- TO DO:
Each line holding the string "size" is to be copied from the data.

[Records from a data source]
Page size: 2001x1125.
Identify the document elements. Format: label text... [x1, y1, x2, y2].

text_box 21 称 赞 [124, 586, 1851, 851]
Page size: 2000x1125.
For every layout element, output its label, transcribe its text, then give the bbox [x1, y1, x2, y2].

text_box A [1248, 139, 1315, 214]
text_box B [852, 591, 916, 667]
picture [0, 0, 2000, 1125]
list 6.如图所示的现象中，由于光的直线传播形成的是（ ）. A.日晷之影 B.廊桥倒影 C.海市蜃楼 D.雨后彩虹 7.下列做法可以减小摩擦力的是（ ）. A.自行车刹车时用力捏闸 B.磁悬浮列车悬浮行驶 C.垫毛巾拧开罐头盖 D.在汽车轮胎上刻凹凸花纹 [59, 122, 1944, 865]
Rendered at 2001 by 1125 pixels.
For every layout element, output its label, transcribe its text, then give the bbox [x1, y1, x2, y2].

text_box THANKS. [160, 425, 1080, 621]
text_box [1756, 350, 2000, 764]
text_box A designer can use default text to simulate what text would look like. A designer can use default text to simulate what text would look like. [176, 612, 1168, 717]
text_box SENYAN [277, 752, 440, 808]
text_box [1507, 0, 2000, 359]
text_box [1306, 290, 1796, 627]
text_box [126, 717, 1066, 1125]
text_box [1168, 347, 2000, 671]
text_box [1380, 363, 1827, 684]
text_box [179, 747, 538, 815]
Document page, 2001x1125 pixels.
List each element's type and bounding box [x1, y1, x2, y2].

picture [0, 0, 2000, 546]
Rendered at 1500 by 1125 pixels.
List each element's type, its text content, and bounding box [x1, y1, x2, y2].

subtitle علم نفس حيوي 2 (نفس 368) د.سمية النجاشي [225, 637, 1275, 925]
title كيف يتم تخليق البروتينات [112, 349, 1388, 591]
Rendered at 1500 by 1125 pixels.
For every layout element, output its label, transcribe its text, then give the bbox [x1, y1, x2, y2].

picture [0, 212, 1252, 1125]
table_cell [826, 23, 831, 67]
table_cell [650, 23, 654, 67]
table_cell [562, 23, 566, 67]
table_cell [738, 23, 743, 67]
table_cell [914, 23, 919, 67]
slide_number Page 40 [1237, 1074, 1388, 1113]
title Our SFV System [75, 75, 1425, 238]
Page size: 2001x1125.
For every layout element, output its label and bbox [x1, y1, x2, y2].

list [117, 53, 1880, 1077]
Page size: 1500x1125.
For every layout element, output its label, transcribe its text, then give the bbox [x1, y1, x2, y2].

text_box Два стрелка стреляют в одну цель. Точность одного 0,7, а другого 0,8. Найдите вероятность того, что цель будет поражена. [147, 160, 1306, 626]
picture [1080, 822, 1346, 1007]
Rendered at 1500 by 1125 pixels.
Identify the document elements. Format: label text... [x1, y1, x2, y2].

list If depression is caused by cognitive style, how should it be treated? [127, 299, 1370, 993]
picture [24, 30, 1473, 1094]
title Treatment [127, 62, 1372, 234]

- ANSWER TO THIS PROBLEM:
Page size: 2001x1125.
Page size: 2000x1125.
Page size: 2001x1125.
Page size: 1500x1125.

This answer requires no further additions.